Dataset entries
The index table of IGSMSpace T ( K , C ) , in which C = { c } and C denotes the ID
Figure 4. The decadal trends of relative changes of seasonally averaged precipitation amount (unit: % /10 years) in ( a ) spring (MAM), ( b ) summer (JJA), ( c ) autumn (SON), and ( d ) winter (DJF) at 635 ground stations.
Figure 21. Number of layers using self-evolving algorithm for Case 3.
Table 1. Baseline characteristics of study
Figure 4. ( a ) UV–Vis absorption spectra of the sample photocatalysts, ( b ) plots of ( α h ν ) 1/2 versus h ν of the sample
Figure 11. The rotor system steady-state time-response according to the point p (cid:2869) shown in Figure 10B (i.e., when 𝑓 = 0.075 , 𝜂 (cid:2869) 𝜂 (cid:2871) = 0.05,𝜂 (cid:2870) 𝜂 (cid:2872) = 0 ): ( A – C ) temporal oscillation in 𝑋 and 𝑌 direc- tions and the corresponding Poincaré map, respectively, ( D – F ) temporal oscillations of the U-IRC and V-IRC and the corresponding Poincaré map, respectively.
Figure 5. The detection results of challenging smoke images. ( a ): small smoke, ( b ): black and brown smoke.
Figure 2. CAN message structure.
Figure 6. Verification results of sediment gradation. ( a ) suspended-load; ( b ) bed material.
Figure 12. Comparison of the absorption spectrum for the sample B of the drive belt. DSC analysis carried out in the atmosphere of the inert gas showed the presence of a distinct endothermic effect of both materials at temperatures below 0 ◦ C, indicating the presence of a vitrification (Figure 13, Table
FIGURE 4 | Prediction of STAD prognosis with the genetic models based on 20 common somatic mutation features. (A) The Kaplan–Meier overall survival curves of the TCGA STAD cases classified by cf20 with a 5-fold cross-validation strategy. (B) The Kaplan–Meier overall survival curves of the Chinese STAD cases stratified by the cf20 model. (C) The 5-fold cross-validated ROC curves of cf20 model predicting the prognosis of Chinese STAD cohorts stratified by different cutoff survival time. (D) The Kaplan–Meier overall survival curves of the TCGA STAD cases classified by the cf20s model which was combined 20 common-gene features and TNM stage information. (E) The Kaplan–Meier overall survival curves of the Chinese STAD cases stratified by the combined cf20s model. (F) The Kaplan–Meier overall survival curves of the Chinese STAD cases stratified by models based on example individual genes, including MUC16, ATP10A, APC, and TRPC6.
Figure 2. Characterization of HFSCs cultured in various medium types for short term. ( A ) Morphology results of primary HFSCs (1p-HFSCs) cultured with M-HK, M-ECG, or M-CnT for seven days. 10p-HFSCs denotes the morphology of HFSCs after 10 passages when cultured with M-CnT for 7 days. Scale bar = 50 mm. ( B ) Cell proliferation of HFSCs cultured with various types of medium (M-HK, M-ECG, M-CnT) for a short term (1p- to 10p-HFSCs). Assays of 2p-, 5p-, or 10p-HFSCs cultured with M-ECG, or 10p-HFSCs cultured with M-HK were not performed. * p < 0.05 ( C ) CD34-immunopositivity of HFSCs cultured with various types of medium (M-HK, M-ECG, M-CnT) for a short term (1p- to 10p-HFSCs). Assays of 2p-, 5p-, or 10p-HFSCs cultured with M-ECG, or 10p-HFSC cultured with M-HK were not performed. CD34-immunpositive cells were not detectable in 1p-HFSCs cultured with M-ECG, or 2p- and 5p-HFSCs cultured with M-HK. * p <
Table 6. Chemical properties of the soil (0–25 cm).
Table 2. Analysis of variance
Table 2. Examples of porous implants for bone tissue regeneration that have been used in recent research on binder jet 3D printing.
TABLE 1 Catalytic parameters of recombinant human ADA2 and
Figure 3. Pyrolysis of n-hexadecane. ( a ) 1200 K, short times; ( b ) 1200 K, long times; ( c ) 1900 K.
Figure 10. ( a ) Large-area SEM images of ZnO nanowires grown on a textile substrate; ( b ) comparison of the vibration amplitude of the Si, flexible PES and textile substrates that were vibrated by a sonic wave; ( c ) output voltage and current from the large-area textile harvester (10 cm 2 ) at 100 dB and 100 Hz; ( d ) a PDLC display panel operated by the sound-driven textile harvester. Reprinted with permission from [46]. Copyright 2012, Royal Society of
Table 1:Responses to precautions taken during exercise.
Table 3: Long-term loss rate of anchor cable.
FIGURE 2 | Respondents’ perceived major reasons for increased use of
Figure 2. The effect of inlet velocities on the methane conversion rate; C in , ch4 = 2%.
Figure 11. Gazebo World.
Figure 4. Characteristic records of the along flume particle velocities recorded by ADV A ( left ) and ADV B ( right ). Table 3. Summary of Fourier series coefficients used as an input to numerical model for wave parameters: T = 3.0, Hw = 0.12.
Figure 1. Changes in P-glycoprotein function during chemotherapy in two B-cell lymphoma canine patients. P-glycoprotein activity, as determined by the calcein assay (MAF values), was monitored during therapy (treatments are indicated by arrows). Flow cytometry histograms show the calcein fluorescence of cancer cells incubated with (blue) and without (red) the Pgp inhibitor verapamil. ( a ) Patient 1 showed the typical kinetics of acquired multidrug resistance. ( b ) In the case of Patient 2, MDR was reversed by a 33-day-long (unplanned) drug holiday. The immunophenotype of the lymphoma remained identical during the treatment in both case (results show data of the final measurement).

__WHAT YOU HAVE TO DO__: Output exactly the leading lines of the data, up to and including the line marked by "Figure 4. ( a".

__EXERCISE OUTPUT__:
The index table of IGSMSpace T ( K , C ) , in which C = { c } and C denotes the ID
Figure 4. The decadal trends of relative changes of seasonally averaged precipitation amount (unit: % /10 years) in ( a ) spring (MAM), ( b ) summer (JJA), ( c ) autumn (SON), and ( d ) winter (DJF) at 635 ground stations.
Figure 21. Number of layers using self-evolving algorithm for Case 3.
Table 1. Baseline characteristics of study
Figure 4. ( a ) UV–Vis absorption spectra of the sample photocatalysts, ( b ) plots of ( α h ν ) 1/2 versus h ν of the sample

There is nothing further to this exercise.